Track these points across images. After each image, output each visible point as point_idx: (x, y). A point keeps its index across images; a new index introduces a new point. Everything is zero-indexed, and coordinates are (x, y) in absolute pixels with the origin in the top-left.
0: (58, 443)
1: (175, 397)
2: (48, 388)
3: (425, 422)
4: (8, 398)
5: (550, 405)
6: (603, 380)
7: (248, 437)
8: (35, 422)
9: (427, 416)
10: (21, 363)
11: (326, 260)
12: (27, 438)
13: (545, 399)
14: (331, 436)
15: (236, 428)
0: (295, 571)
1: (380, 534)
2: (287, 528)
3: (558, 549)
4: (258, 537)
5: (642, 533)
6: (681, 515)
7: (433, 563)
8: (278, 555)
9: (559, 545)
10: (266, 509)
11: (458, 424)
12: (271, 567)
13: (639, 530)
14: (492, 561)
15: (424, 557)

[YOUR ASSIGNMENT] Every line from the top of the material through the line containing "14: (331, 436)" must be transcribed exactly, and no other line may appear.

[REPLY TO THE TASK]
Track these points across images. After each image, output each visible point as point_idx: (x, y). A point keeps its index across images; a new index introduces a new point. Everything is zero-indexed, and coordinates are (x, y) in absolute pixels with the origin in the top-left.
0: (58, 443)
1: (175, 397)
2: (48, 388)
3: (425, 422)
4: (8, 398)
5: (550, 405)
6: (603, 380)
7: (248, 437)
8: (35, 422)
9: (427, 416)
10: (21, 363)
11: (326, 260)
12: (27, 438)
13: (545, 399)
14: (331, 436)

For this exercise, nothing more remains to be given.